Negligence at Nursing Homes
Many of us have had a loved one who resided in a nursing home or elder care facility. Sometimes as people age their mental or physical health can result in them needing frequent medical care and constant supervision that would not be possible if they stayed in a private home. Unfortunately, many nursing homes do not manage to live up to the standards that we would hope for, and reports of abuse and neglect in these facilities are far more common than we would hope. In fact, more than 90% of residents state that they or another resident in their facility has suffered from neglect. These numbers are frighteningly high, especially because the real numbers are likely much higher, as many residents of nursing homes cannot communicate due to their conditions, and others are afraid of being retaliated against if they speak out. So what can you do if you have been subjected to this form of abuse or if you see signs that your loved one has been the victim of nursing home abuse or neglect? The law gives you the opportunity to seek compensation from nursing homes that have been negligent or abusive, and to hold those facilities accountable for their actions.
Most claims against nursing homes will involve some claim of negligence. The injured party must show that the nursing home owed the injured person a duty, that the facility breached that duty, and that the breach of that duty was the cause of an injury or injuries to the plaintiff. The negligence in these cases can involve many different scenarios, including but not limited to:
- Failure to make the premises safe - Nursing home facilities have residents who often are at risk for falls. It is important for the facilities to minimize these risks, and remove hazards.
- Negligent care of the resident - This would include inadequate supervision of a resident. If the resident is likely to wander off the premises or has trouble moving around the facility safely, then the facility should be carefully monitoring that individual.
- Negligent hiring of staff - If a facility has hired someone who has a recorded history of elder abuse, this would be a clear case of negligent hiring. Additionally, if the nursing home kept an employee despite knowledge of that employee's abuse of residents, that would be grounds for a case for negligence against the facility as well.
- Negligent medical care, such as failing to properly administer medications - Nursing homes often handle medical care, such as administering medications to patients. If the staff has been administering the wrong drugs, wrong amounts of drugs or failing to administer prescriptions to a patient, then that would also create the basis for a negligence case against the nursing home.

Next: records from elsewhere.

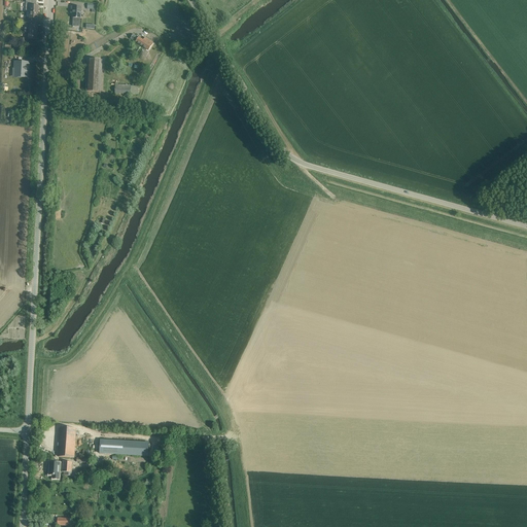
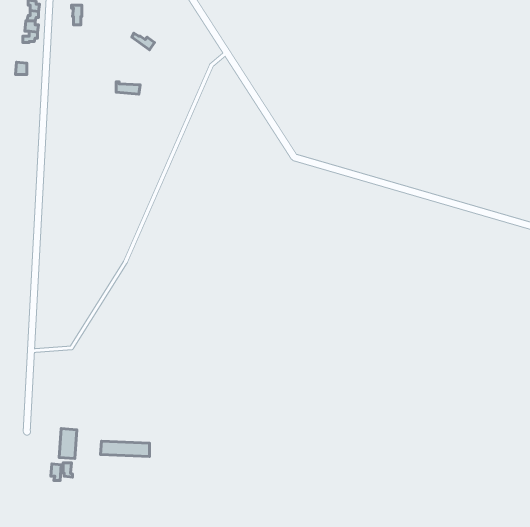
building: [86,58,102,92] -> none

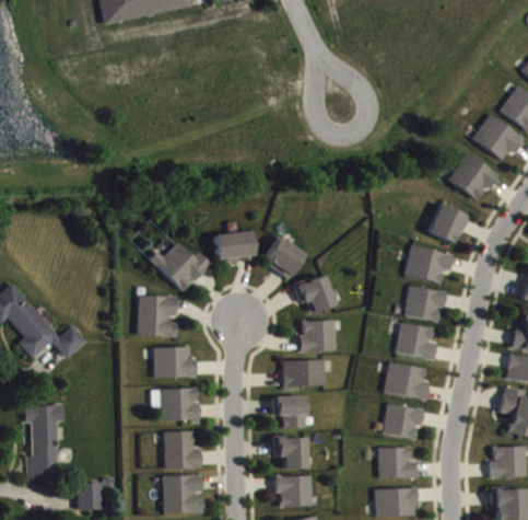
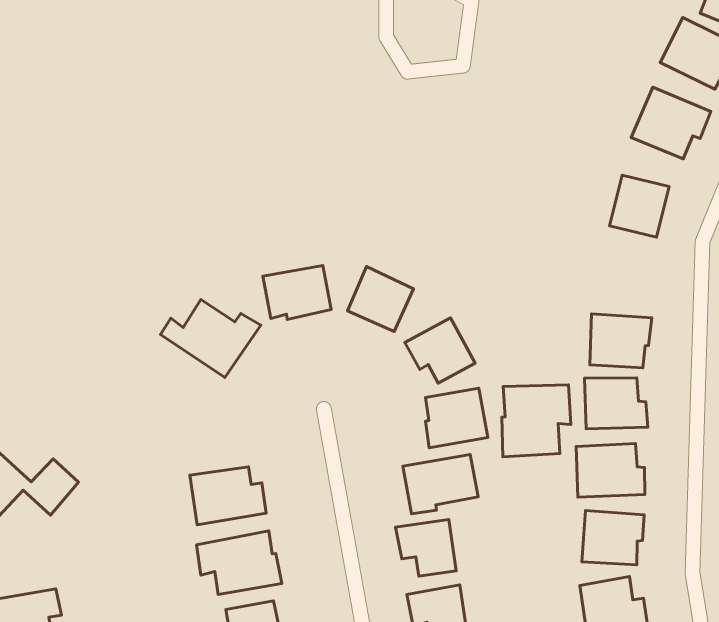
building: [406,244,454,284] -> none
building: [138,294,177,337] -> none
building: none -> [502,385,571,457]

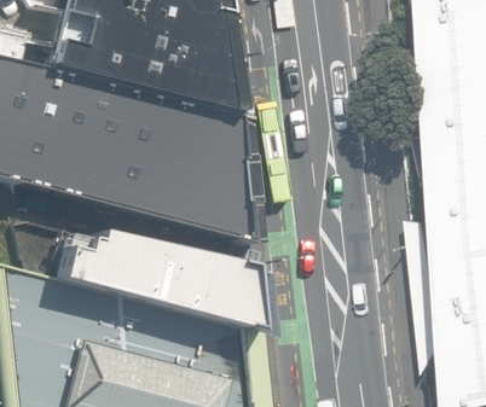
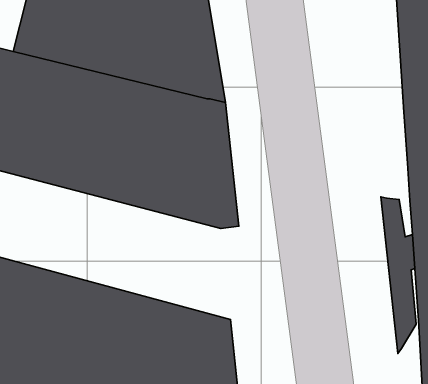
building: [46,229,272,339] -> none

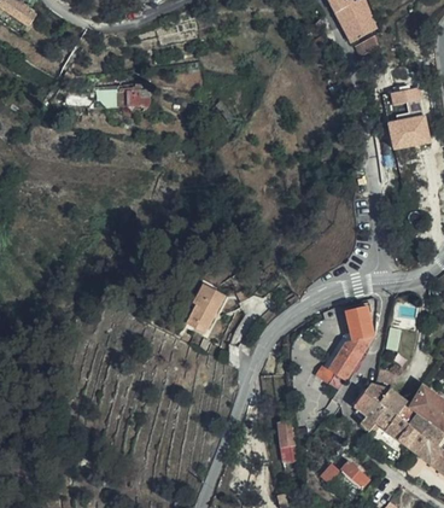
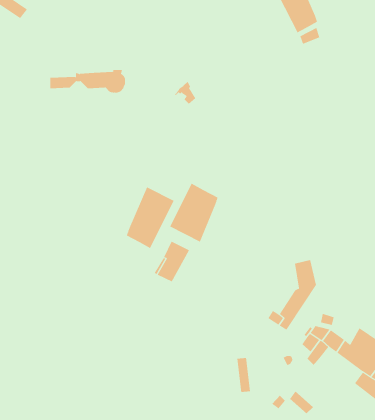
building: [387,86,431,148] -> none
building: none -> [169,183,218,243]
building: none -> [126,187,174,249]
building: [378,409,427,451] -> none

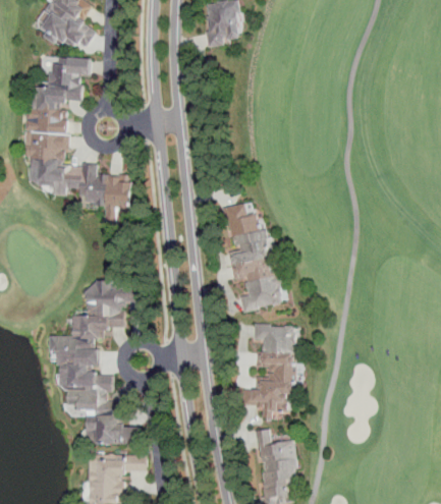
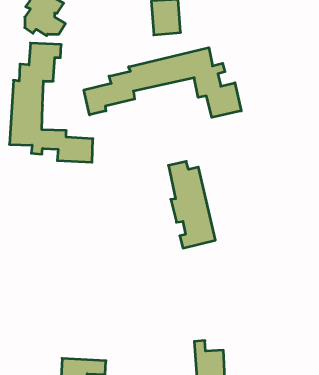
building: none -> [84,48,241,117]
building: [51,279,141,449] -> none
building: [250,324,298,412] -> none

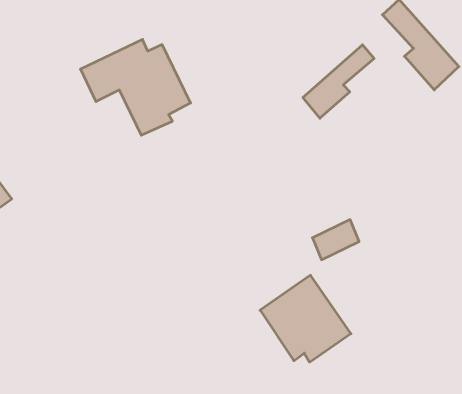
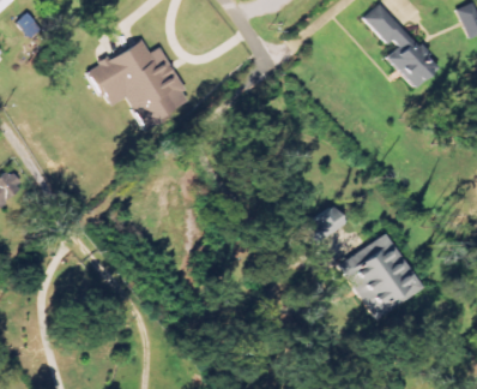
building: [303,45,374,118] -> none
building: [260,275,351,362] -> [338,233,422,313]

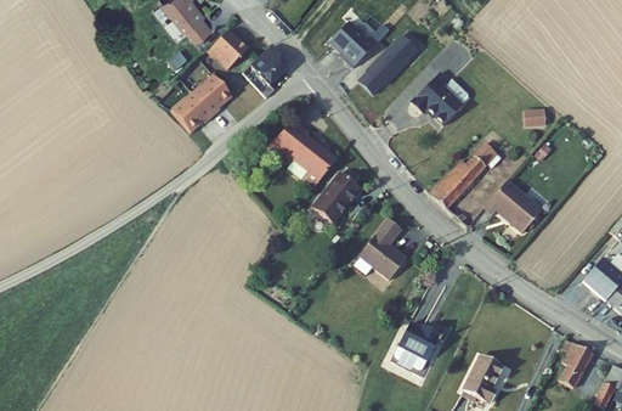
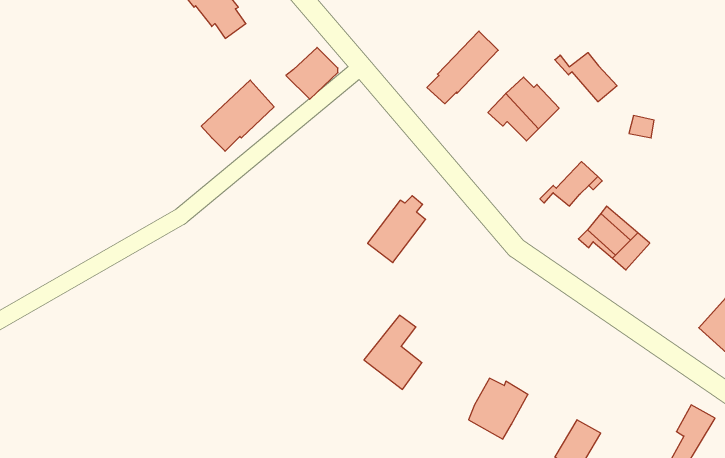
building: [330,22,375,68] -> none
building: [210,30,248,67] -> none
building: none -> [555,53,617,102]
building: [264,124,335,188] -> none
building: [432,168,476,210] -> none
building: [357,218,405,278] -> [364,315,422,389]

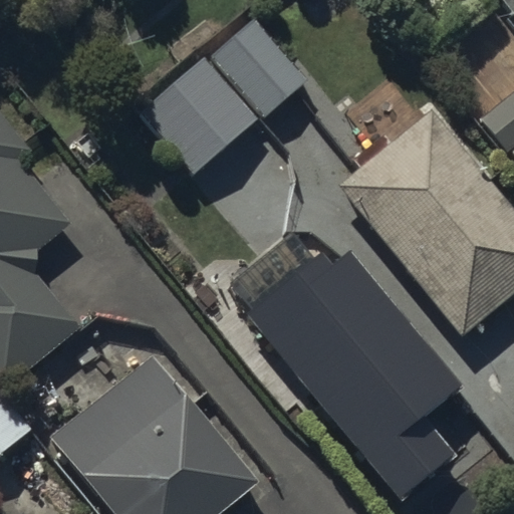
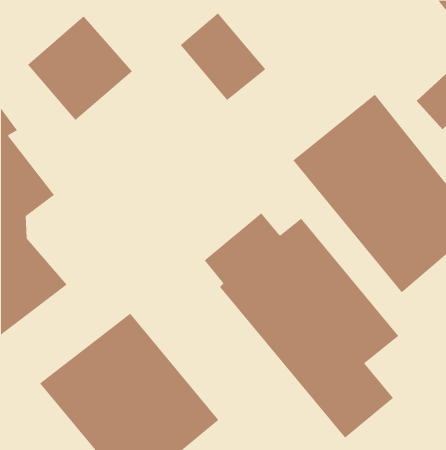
building: [141,55,260,175] -> [27,15,133,121]

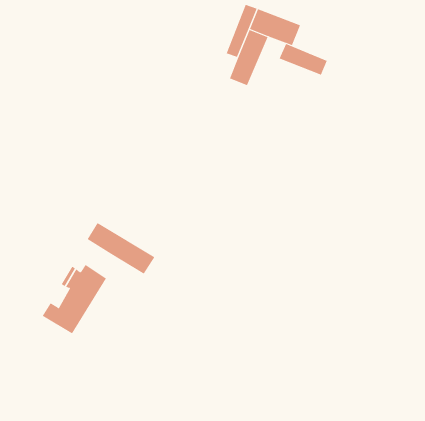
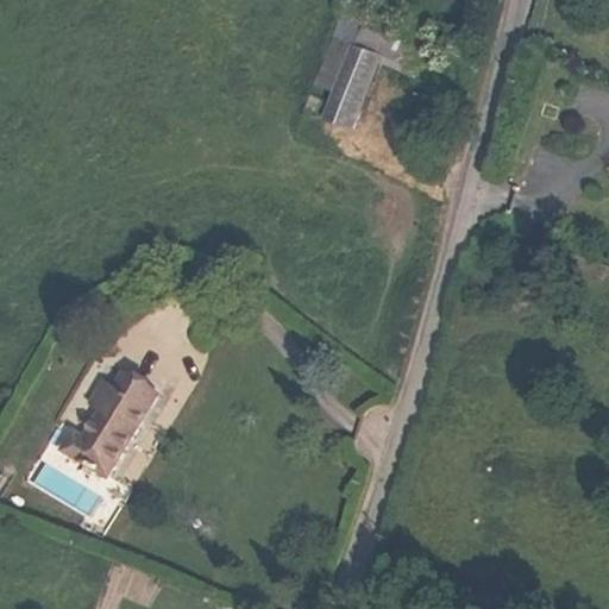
building: [279,43,327,76] -> none
building: [87,222,155,275] -> none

In addition to negligence, there are situations where a resident might have experienced actual abuse at the hands of staff. This could include physical or sexual assault, verbal abuse, unnecessary physical confinement, or the administration of high levels of sedatives to restrain the patient. When nursing home staff commit these acts against residents, the nursing home facility can often be held accountable through vicarious liability, or "respondeat superior," which are legal doctrines that can create liability for a person or entity that did not directly cause the harm, but that is in a special relationship, such as employer employee, with the individual who did cause the harm.
If you have suffered from or suspect a loved one has suffered from abuse or neglect at a nursing home, you should consider speaking with an attorney. Finding an advocate can help to ensure that your rights are protected, and that the perpetrators of the abuse are held accountable for their actions.